PASSAGE PROVIDED
- Born: February 28, 1971 (age 55) Normandin, Quebec, Canada
- Education: Université du Québec à Trois-Rivières
- Occupation: Ice hockey coach
- Employer: Sherbrooke Phoenix
- Awards: Brian Kilrea Coach of the Year Award (2016)

= Gilles Bouchard =

Canadian ice hockey coach (born 1971)

Gilles Bouchard (born February 28, 1971) is a Canadian ice hockey coach with the Sherbrooke Phoenix in the Quebec Major Junior Hockey League (QMJHL) He previously coached the Rouyn-Noranda Huskies in the QMJHL for five seasons. He also served as an assistant coach with the Syracuse Crunch of the American Hockey League (AHL) for five seasons. In the 2015–16 QMJHL season, he led the Huskies to the Jean Rougeau Trophy as regular season champions, the President's Cup as playoffs champions, and reached the final in the 2016 Memorial Cup. After that season, Bouchard was awarded the Ron Lapointe Trophy as the QMJHL Coach of the Year, the Maurice Filion Trophy as the QMJHL Executive of the Year, and the Brian Kilrea Coach of the Year Award for the Canadian Hockey League.

==Early life==
Gilles Bouchard was born on February 28, 1971, in Normandin, Quebec, and grew up on the local family farm.

DATASET EXCERPTS
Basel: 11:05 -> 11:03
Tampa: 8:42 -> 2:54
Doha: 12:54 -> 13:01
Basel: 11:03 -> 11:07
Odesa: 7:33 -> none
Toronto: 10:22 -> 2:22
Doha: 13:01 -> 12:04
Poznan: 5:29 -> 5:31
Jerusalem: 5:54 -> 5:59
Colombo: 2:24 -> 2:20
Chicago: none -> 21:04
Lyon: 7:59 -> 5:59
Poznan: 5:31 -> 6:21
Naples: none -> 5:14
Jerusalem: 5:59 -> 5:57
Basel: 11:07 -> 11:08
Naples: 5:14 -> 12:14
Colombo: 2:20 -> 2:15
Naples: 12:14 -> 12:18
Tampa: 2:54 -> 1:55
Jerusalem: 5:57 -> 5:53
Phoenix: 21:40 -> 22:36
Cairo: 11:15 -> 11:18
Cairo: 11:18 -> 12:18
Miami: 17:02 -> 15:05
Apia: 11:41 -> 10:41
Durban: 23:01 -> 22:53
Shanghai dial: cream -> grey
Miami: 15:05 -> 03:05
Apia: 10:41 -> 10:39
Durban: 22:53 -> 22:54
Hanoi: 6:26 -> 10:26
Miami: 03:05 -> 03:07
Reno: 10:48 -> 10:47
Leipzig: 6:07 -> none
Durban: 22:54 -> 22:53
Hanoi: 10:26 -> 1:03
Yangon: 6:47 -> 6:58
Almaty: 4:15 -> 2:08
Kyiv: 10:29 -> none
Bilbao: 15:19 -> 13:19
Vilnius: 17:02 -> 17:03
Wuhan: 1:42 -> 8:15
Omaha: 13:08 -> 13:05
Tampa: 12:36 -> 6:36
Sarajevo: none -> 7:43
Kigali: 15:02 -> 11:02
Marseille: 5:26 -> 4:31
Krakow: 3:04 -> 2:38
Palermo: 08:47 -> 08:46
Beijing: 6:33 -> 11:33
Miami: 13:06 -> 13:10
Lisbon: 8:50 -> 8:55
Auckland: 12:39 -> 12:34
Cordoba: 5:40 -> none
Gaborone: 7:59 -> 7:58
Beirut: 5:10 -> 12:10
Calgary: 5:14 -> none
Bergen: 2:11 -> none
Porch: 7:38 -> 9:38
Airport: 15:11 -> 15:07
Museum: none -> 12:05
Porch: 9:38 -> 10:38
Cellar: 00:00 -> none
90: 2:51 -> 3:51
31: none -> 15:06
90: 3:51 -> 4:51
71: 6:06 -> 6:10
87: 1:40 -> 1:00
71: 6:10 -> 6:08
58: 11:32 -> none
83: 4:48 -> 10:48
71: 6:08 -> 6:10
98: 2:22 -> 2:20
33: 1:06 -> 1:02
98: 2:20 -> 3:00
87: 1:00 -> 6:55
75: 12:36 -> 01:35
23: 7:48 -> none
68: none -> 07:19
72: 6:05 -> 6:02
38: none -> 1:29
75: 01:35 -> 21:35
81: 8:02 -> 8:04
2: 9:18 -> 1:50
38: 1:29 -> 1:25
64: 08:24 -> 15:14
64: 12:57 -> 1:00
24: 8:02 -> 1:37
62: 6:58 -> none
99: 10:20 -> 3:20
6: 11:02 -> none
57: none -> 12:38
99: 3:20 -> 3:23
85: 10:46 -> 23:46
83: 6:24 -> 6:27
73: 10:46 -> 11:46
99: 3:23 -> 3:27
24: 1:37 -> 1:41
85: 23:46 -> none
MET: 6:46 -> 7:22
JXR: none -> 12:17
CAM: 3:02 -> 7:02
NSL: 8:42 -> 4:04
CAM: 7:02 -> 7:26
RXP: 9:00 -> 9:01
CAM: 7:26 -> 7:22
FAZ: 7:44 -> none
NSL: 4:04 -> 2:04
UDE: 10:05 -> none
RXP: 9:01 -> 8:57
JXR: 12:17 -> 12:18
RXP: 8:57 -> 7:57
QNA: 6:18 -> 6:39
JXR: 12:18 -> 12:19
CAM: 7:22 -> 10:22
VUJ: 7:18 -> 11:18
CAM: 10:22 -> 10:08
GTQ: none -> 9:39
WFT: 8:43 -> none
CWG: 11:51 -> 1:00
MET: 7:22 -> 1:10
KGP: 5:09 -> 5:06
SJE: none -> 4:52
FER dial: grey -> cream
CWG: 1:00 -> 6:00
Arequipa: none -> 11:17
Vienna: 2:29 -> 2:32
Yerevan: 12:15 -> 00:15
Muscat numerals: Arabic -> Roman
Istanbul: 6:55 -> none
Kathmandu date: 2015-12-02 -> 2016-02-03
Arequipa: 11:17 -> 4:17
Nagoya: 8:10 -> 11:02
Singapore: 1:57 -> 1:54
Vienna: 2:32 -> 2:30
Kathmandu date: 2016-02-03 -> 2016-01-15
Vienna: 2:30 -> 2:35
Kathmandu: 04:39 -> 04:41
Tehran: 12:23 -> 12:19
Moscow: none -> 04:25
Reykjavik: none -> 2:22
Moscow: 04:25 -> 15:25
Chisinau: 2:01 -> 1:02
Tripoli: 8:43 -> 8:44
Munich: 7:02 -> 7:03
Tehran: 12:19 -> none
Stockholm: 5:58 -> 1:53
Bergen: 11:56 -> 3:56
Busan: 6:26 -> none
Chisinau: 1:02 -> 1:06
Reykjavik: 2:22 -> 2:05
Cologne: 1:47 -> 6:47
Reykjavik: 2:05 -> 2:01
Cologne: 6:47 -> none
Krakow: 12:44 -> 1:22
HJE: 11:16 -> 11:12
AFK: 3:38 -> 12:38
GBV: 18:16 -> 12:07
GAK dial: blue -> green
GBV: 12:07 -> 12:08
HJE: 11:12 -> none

TASKS AND EXERCISES
1. Translate this sentence from the Gilles Bouchard biography into French: "He also served as an assistant coach with the Syracuse Crunch of the American Hockey League (AHL) for five seasons."
2. According to the Gilles Bouchard biography, which QMJHL team did he coach for five seasons before joining the Sherbrooke Phoenix?
3. Continue the Gilles Bouchard biography from its last sentence.

IN RESPONSE
1. Il a également été entraîneur adjoint du Crunch de Syracuse, de la Ligue américaine de hockey (LAH), pendant cinq saisons.

2. The Rouyn-Noranda Huskies.

3.
==Playing career==
Bouchard played three seasons as a winger in the Quebec Major Junior Hockey League (QMJHL) from 1988 to 1991, with the Shawinigan Cataractes, the Trois-Rivières Draveurs, the Beauport Harfangs, and the Chicoutimi Saguenéens. He was traded to Chicoutimi partway through the 1990–91 QMJHL season, and played in the 1991 Memorial Cup under coach Jos Canale. After junior hockey, he played two seasons for the Université du Québec à Trois-Rivières (UQTR), then later played four seasons in the Quebec Semi-Pro Hockey League.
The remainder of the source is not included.